Men Are Dropping Thousands on OnlyFans, but Not for Sexual Content
Creators know this, and the best-paid ones are often more like part-time therapists than adult entertainers. Sophie Rain, a top performer with seven million Instagram followers, said her number-one fan has spent over $6 million over two years. “We talk every single day,” she said. “He rarely asks for nudity. He sends voice notes asking how I’m doing and just wants to connect. I’m more of an emotional support system for him.”
That fan, by the way, is married.
This isn’t some outlier, either. Supercreator’s data shows that OnlyFans messages from top spenders are overwhelmingly non-sexual. The most common topics include childhood memories, pets, work gripes, fitness routines, and whatever the model posted in her latest Instagram story. Only 15 percent of messages are sexual in nature.
It’s intimate, sure—but not in the way people assume. The appeal isn’t fantasy—it’s availability. These men are paying for someone who listens, responds, and remembers details. Someone who asks follow-ups. Someone who gives a shit, at least for the duration of the chat.
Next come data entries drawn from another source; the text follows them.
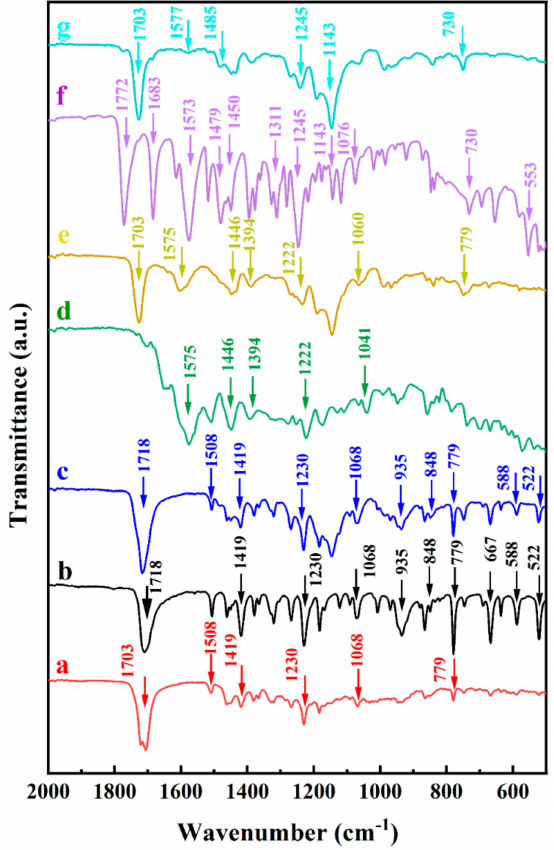
Figure 9. FTIR spectra of ( a ) as-received PMMA ( b ) as-received ibuprofen, ( c ) PMMA-ibuprofen, ( d ) as- received tetracycline, ( e ) PMMA-tetracycline, ( f ) as-received amoxicillin and ( g )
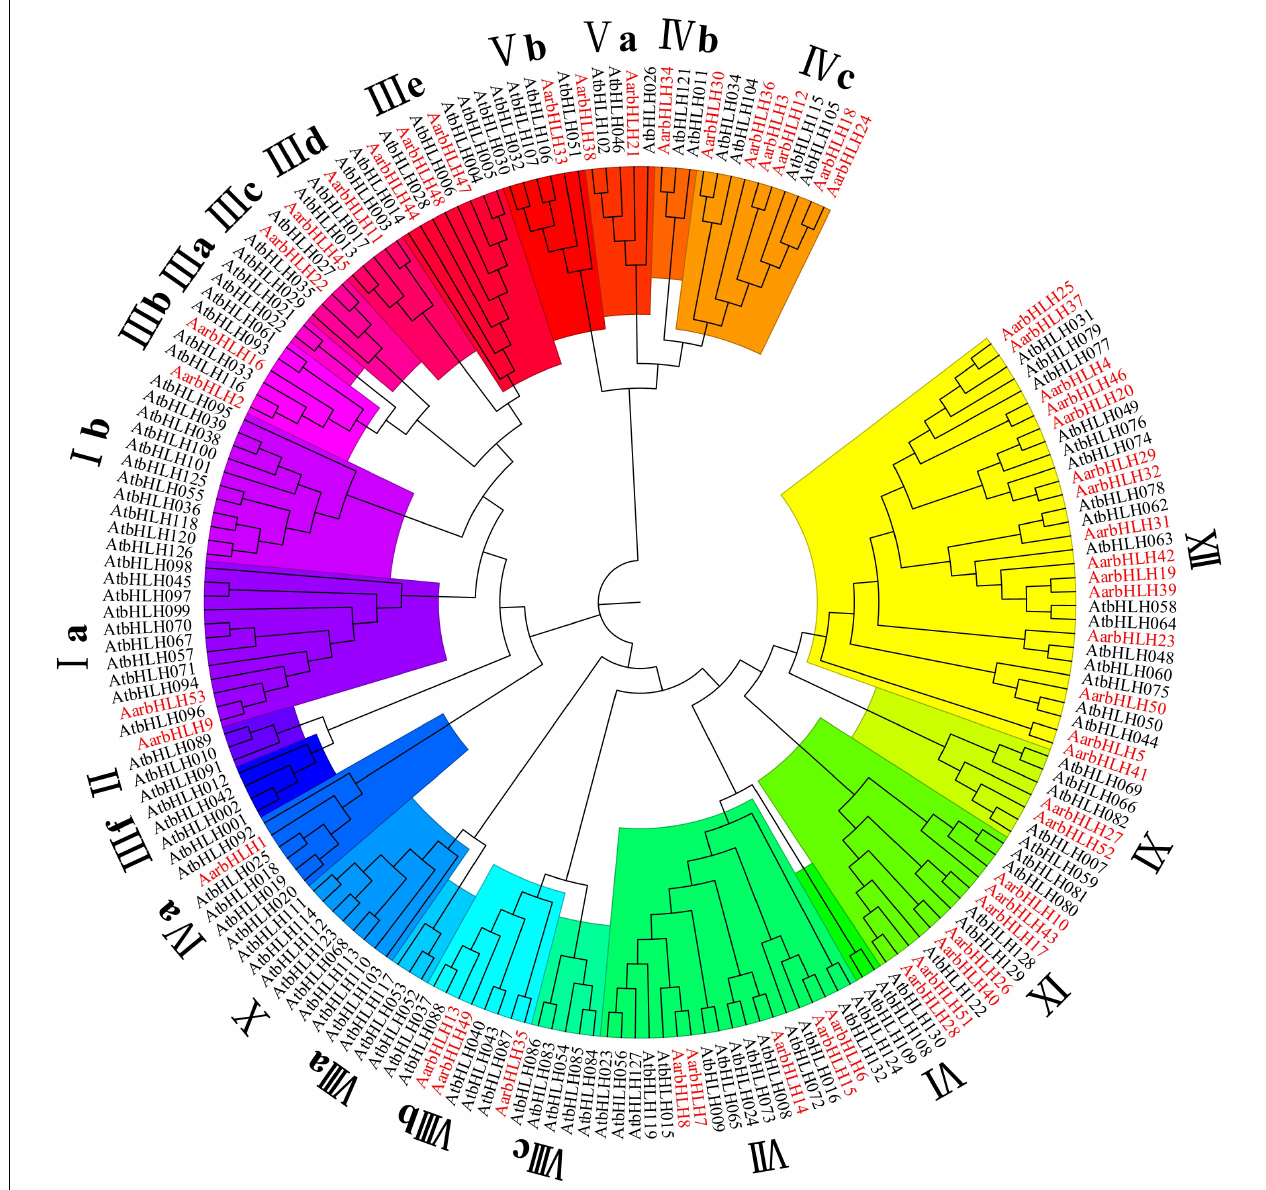
FIGURE 1 | The phylogenetic tree of bHLH proteins in Artemisia argyi and Arabidopsis thaliana. The tree was constructed using MEGA 7.0 with the Neighbor Joining-NJ method (bootstrap values for 1000 replicates). The colored branches indicate different subgroups. Red fonts represent AarbHLH proteins. Black fonts represent AtbHLH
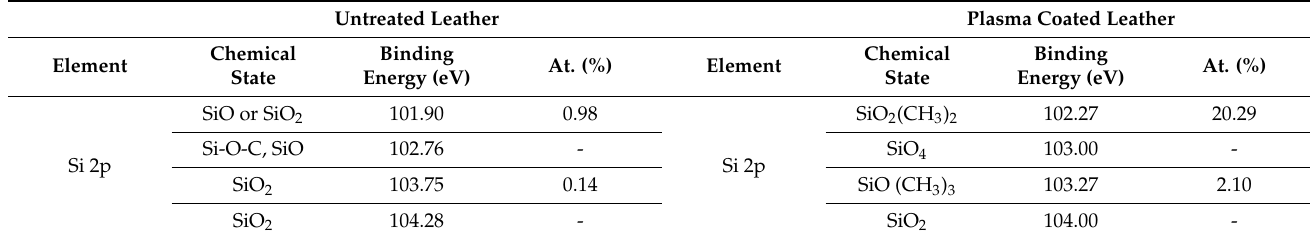
Figure 6. L*, a* and b* values for both untreated and plasma treated leather. -10-505 1015202530 35 L * , a * a n d b * v a l u e s CIELAB components Untreated leather Plasma coated leather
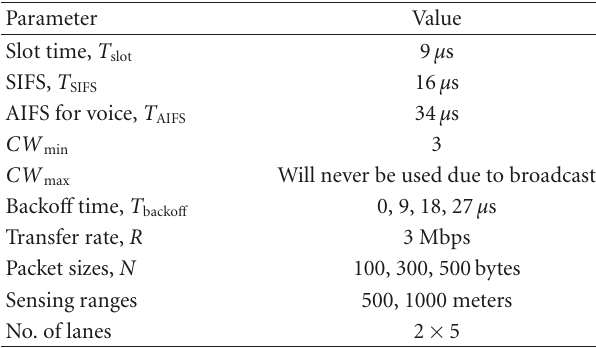
Table 2: Simulation parameters settings for CSMA and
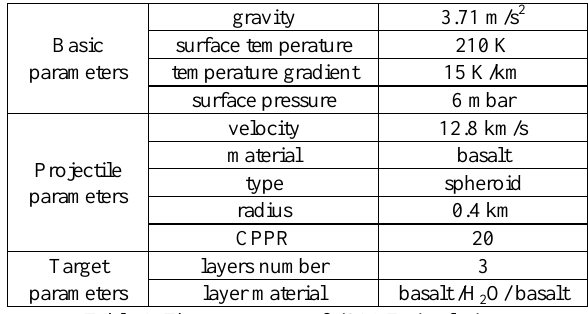
Table 1. The parameters of iSALE simulations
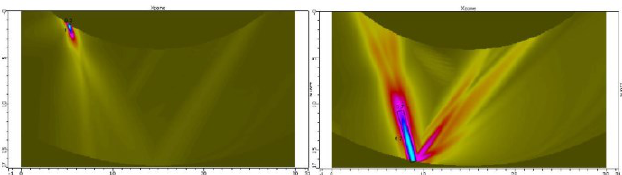
Fig. 11. Beam profiles: 2 MHz, 7x7mm rectangular probe, spherical focus r=10 mm (left) and 200 mm (right).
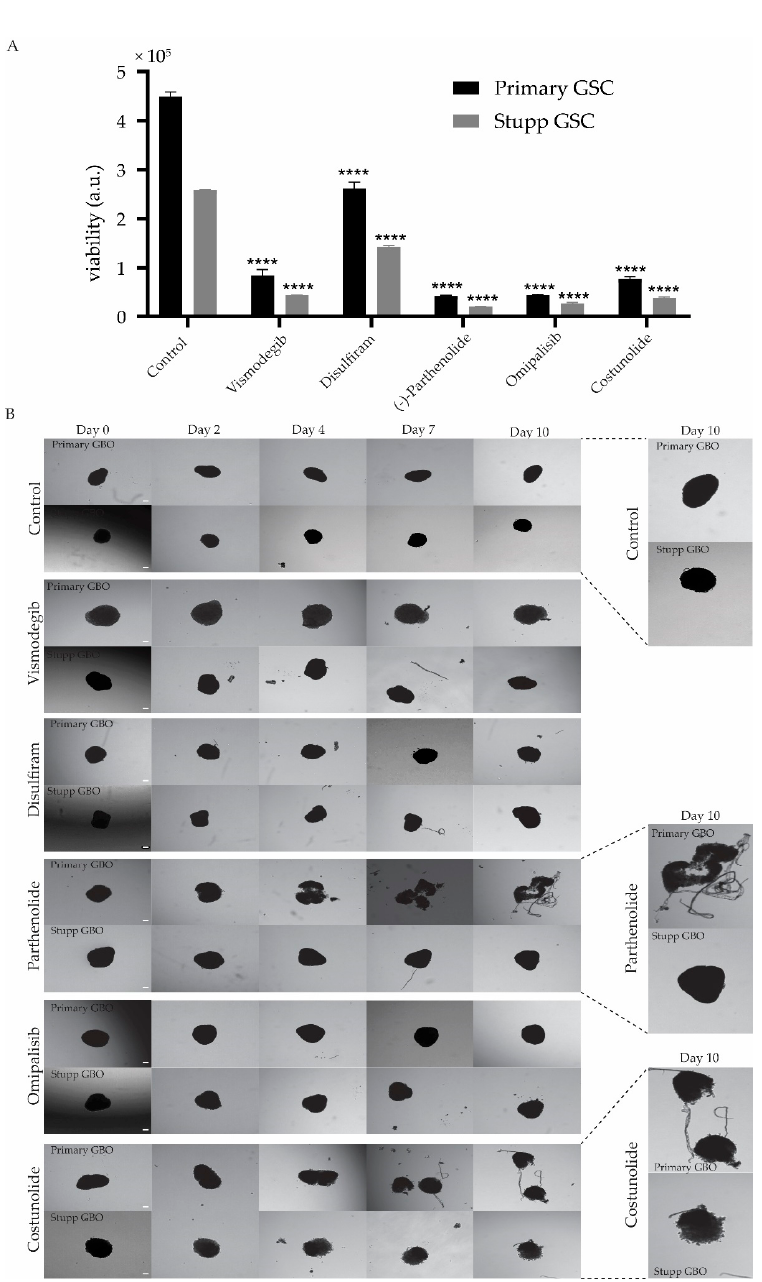
Figure 6. Response to second line treatment of treatment naïve and resistant glioblastoma. ( A ) Primary and Stupp G18-T cell line response to the addition of Vismodegib, Disulfiram, Parthenolide, Omipalisib or Costunolide. Data represent cell viability for each treatment group with the addition of each of the five selected drugs. Data are mean ± SEM for four replicates. All treatment groups were compared with their respective group (primary or Stupp) control (**** p < 0.0001, TWO-WAY ANOVA with Sidak correction for multiple comparisons). ( B ) GBO response to the addition of selected drugs. Brightfield images of primary GBO (untreated) and Stupp GBO (TMZ+radiation treated) with additional treatment with each selected drug over the 10-day treatment period, with Day 0 images taken before the start of the treatment. Scale bar 0.1 mm. Magnified images of primary and Stupp GBO for Control, Parthenolide and Costunolide treatment are also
But for creators, this kind of sustained emotional output comes with burnout. “Trying to stay fun and flirty 24/7—even when you’re not feeling it—quickly leads to burnout,” Yuval noted. And with 81 percent of fans never spending a cent, creators have to focus hard on identifying the whales—the ones who’ll pay thousands just to talk.
The real OnlyFans hustle isn’t selling sex. It’s monetizing loneliness.